Those who were at Glastonbury in 2010 will remember Dizzee Rascal's tribute to Michael Jackson, much like those who remained until the end of Live Fest 2011 will look back and remember Zane Lowe's tribute to Amy Winehouse, who died just hours before he closed the main stage at the 02 Arena in London on Saturday night.


Starting at a hundred miles per hour and raising the tempo throughout, the Radio One DJ really knows how to get a crowd going. Dance anthems spilled out one after another, and often remixed together, Live Fest was really going to close with a bang, a party atmosphere complete with an endless shower of confetti and silly string.

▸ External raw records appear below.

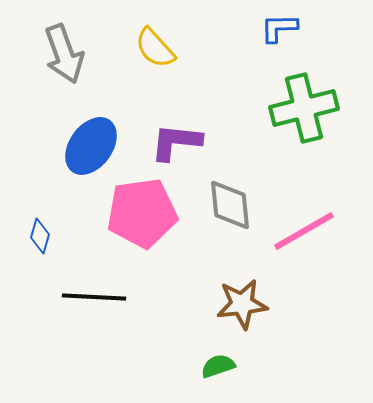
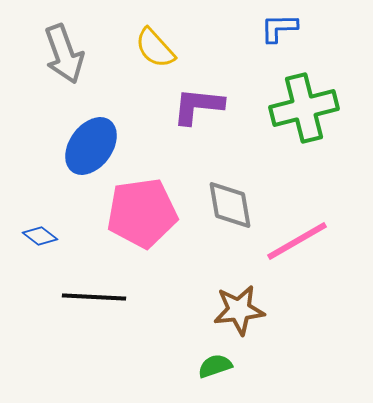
purple L-shape: moved 22 px right, 36 px up
gray diamond: rotated 4 degrees counterclockwise
pink line: moved 7 px left, 10 px down
blue diamond: rotated 68 degrees counterclockwise
brown star: moved 3 px left, 6 px down
green semicircle: moved 3 px left
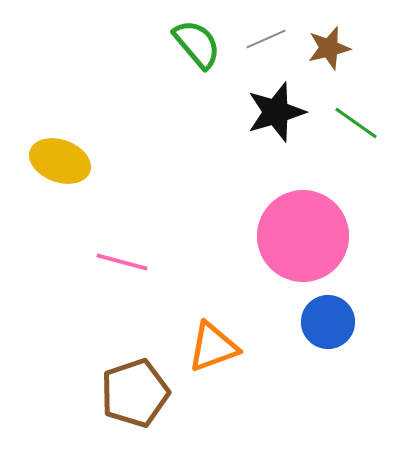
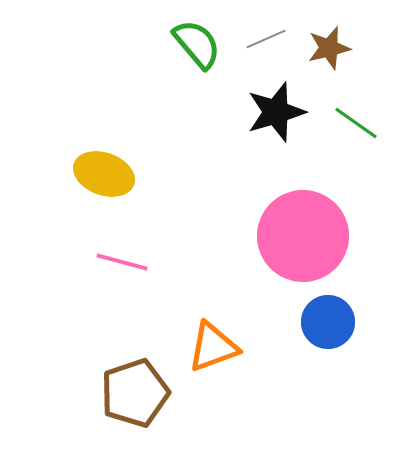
yellow ellipse: moved 44 px right, 13 px down
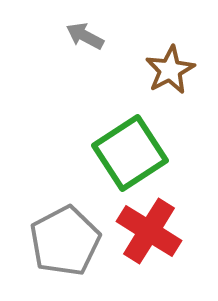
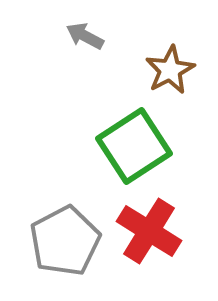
green square: moved 4 px right, 7 px up
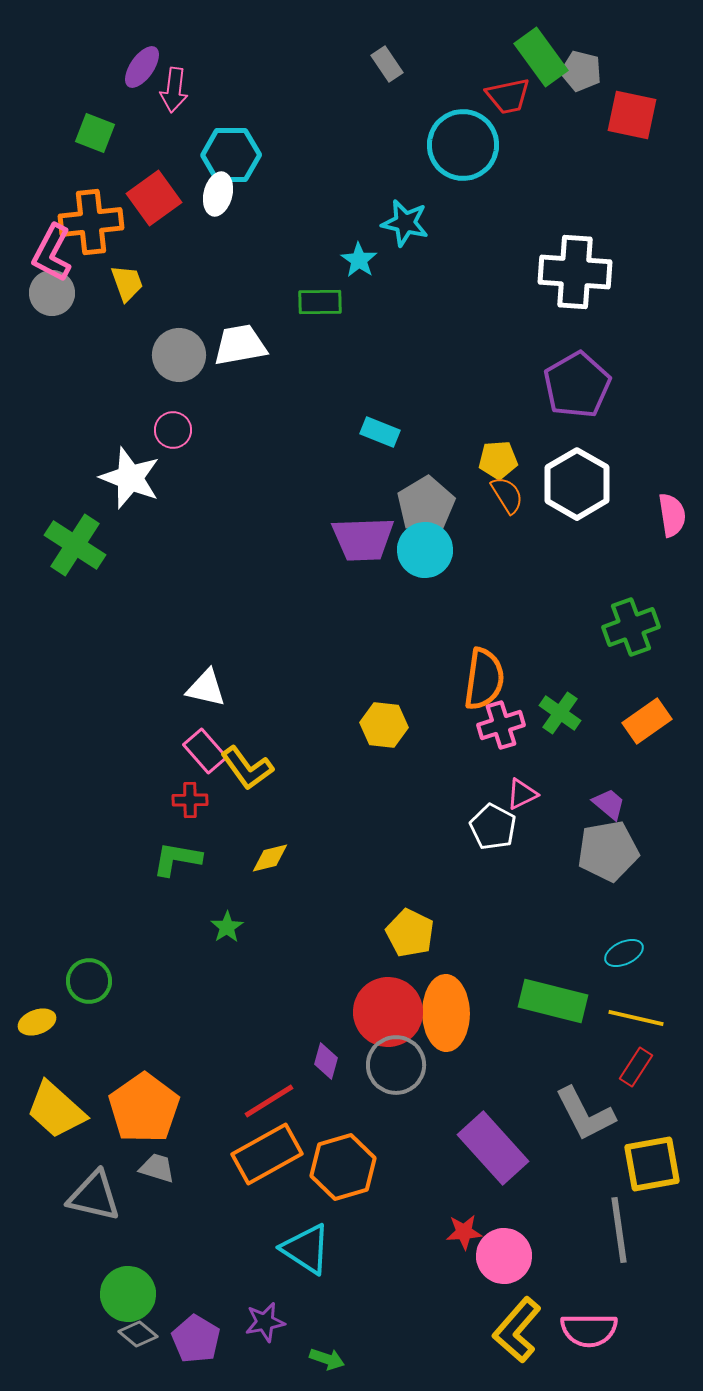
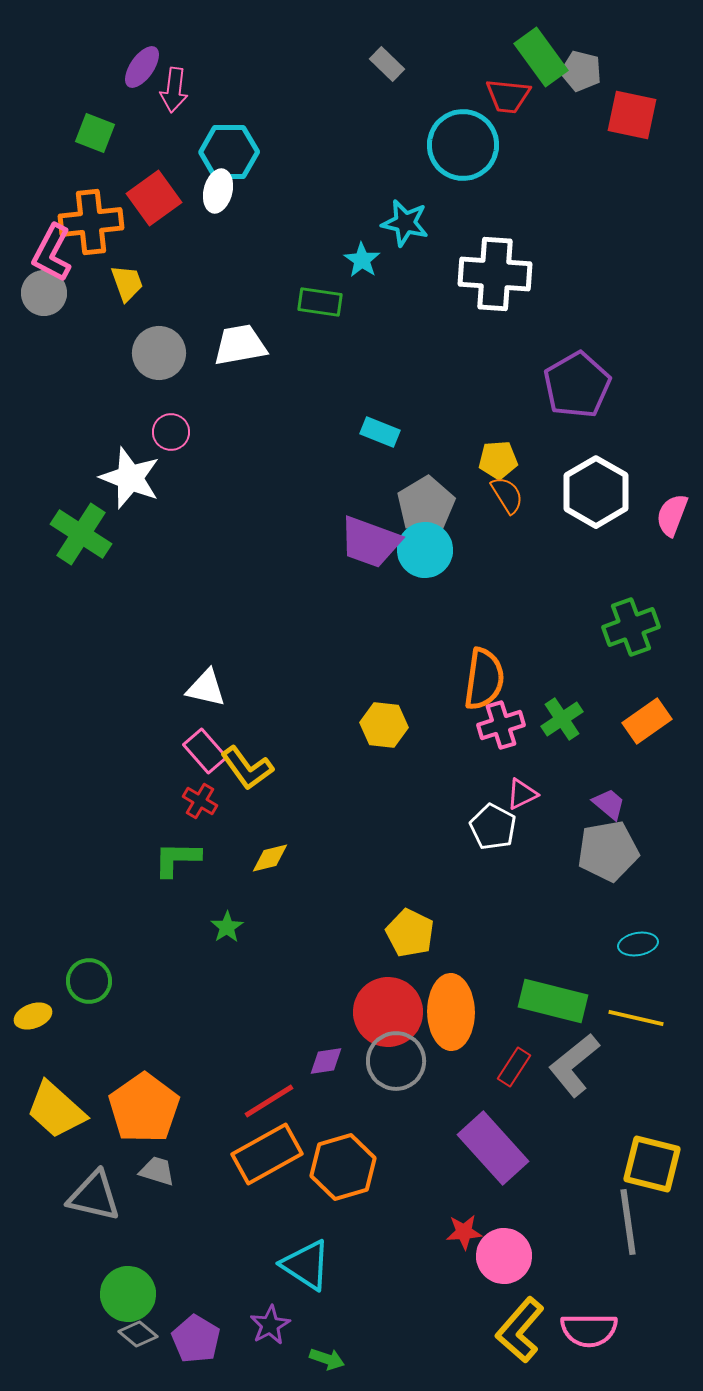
gray rectangle at (387, 64): rotated 12 degrees counterclockwise
red trapezoid at (508, 96): rotated 18 degrees clockwise
cyan hexagon at (231, 155): moved 2 px left, 3 px up
white ellipse at (218, 194): moved 3 px up
cyan star at (359, 260): moved 3 px right
white cross at (575, 272): moved 80 px left, 2 px down
gray circle at (52, 293): moved 8 px left
green rectangle at (320, 302): rotated 9 degrees clockwise
gray circle at (179, 355): moved 20 px left, 2 px up
pink circle at (173, 430): moved 2 px left, 2 px down
white hexagon at (577, 484): moved 19 px right, 8 px down
pink semicircle at (672, 515): rotated 150 degrees counterclockwise
purple trapezoid at (363, 539): moved 7 px right, 3 px down; rotated 22 degrees clockwise
green cross at (75, 545): moved 6 px right, 11 px up
green cross at (560, 713): moved 2 px right, 6 px down; rotated 21 degrees clockwise
red cross at (190, 800): moved 10 px right, 1 px down; rotated 32 degrees clockwise
green L-shape at (177, 859): rotated 9 degrees counterclockwise
cyan ellipse at (624, 953): moved 14 px right, 9 px up; rotated 15 degrees clockwise
orange ellipse at (446, 1013): moved 5 px right, 1 px up
yellow ellipse at (37, 1022): moved 4 px left, 6 px up
purple diamond at (326, 1061): rotated 66 degrees clockwise
gray circle at (396, 1065): moved 4 px up
red rectangle at (636, 1067): moved 122 px left
gray L-shape at (585, 1114): moved 11 px left, 49 px up; rotated 78 degrees clockwise
yellow square at (652, 1164): rotated 24 degrees clockwise
gray trapezoid at (157, 1168): moved 3 px down
gray line at (619, 1230): moved 9 px right, 8 px up
cyan triangle at (306, 1249): moved 16 px down
purple star at (265, 1322): moved 5 px right, 3 px down; rotated 18 degrees counterclockwise
yellow L-shape at (517, 1330): moved 3 px right
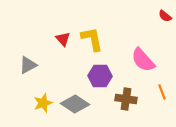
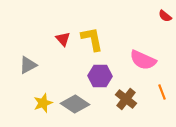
pink semicircle: rotated 24 degrees counterclockwise
brown cross: rotated 30 degrees clockwise
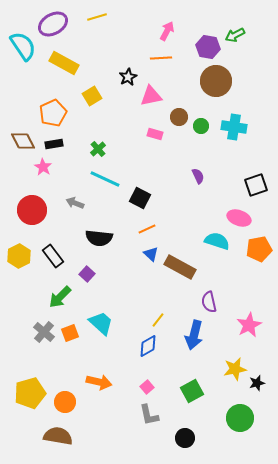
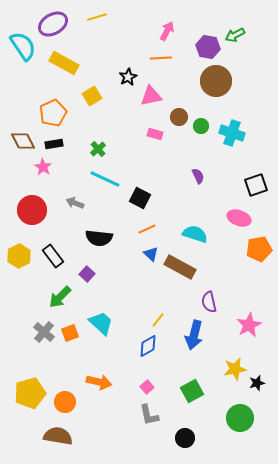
cyan cross at (234, 127): moved 2 px left, 6 px down; rotated 10 degrees clockwise
cyan semicircle at (217, 241): moved 22 px left, 7 px up
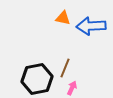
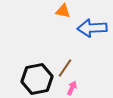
orange triangle: moved 7 px up
blue arrow: moved 1 px right, 2 px down
brown line: rotated 12 degrees clockwise
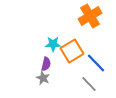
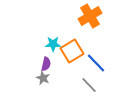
gray line: moved 1 px down
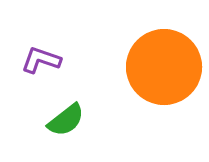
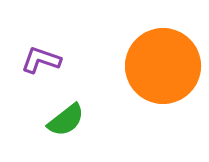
orange circle: moved 1 px left, 1 px up
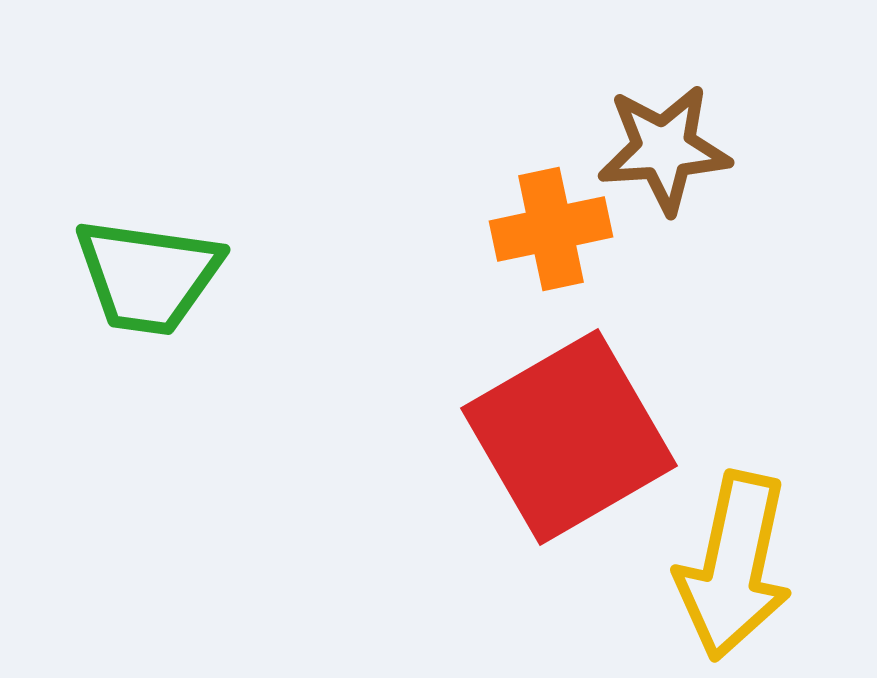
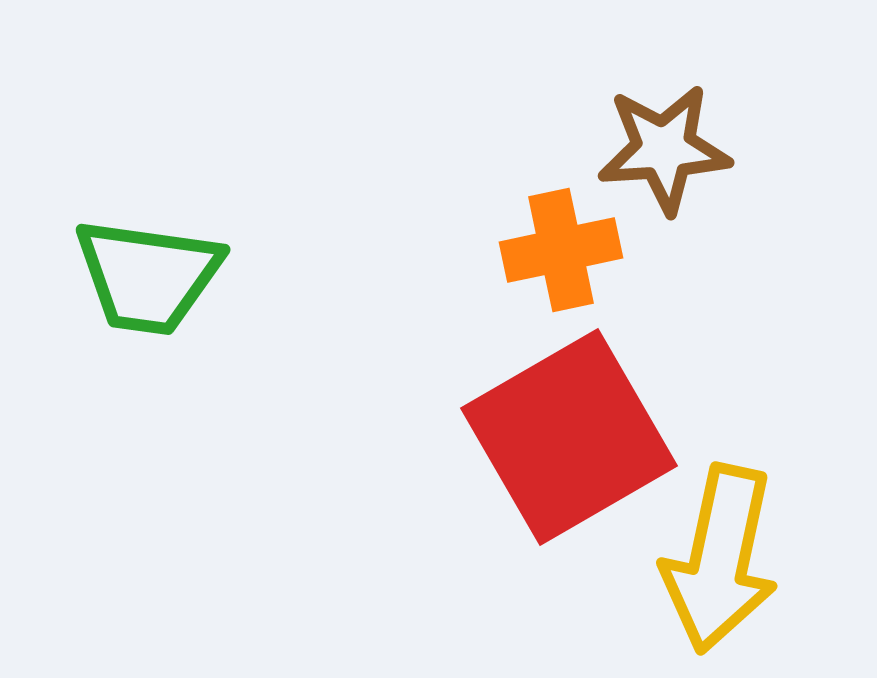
orange cross: moved 10 px right, 21 px down
yellow arrow: moved 14 px left, 7 px up
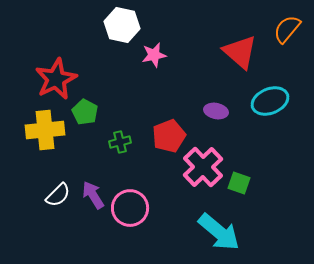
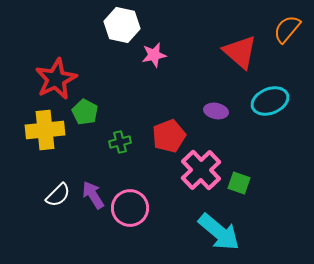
pink cross: moved 2 px left, 3 px down
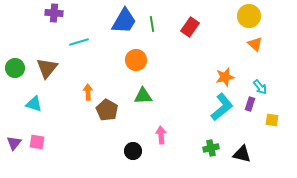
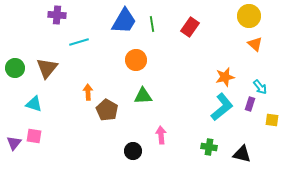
purple cross: moved 3 px right, 2 px down
pink square: moved 3 px left, 6 px up
green cross: moved 2 px left, 1 px up; rotated 21 degrees clockwise
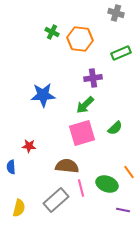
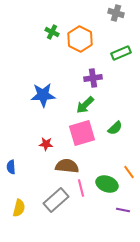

Then, just before leaving the stage, Zane Lowe urges the crowd: "For those of you that don't know. I want everyone to raise one fist into the sky for Amy Winehouse. A very sad day and a tragic loss to an unbelievable talent." En cue 'Back to Black' by Amy Winehouse as Zane leaves the stage. The 200 or so people still remaining just silent, stunned, not knowing what to say and not knowing what to do; very powerful, well and truly surreal.


After hearing the news of Amy Winehouse's death we were caught up in two minds. Do we go for Gary Powell's DJ set from The Libertines, or do we go to see Roll Deep? We all know about Pete Doherty's close friendship with Amy Winehouse, so it would've been interesting to see what Gary Powell did, but that wasn't enough to swing it for us. Instead we opted for the crew that bought us Dizzee Rascal and Tinchy Stryder, we opted for Roll Deep (who we can confirm DID dedicate their set to Amy Winehouse).


My only gripe with Roll Deep was that it was more like 'Rolling Quite Shallow', or 'just scratching the surface'. Don't get me wrong, I thought they were good. With the amount of collaborations they have recorded over the past few years I think people knew more songs than they realised. But still, it was disappointing that although thoroughly expected, we wouldn't be seeing Wiley rock up. Manga impressed as he led the group, but most of the set was played by just three out of the 10 members! They could have at least brought Tinchy back into the fold for old time's sake and given us 'U Were Always'. 


Earlier in the day we had the pleasure of finding some interesting bands at the Live and Unsigned stage at Indigo. Eventual competition winners The Trinity Band from Derby wowed the judges with their original song 'Supernova' along with a cover of 'Champion' by Chipmunk and Chris Brown, while Stoke-on-Trent band Aggyfro also played in the Urban/Pop/Acoustic final as they mixed catchy indie guitar riffs and powerful vocals with a Dizzee Rascal mash up of Bonkers and Dirty Cash (Money Talks).


Over on the main stage we stumbled across teenage grime act, Flow Dem Crew. When they entered the stage I couldn't help but think 'is this Blazing Squad?' but they proved me wrong. They were actually decent! It is no surprise that they are sharing the stage with the likes of Lethal Bizzle and Professor Green in their native Wales.


With sexual meaning behind lyrics such as "she'll be eating up my salad cream," it was hard to believe that the lads were just 16 and 17 years old, but their original tracks including "It's Not a Racial Ting" and "Get What I Want" really went down well with their fans.


So forget your wellies, tents, and burger vans, that weekend was all about Live Fest, the biggest indoor music festival this country has to offer.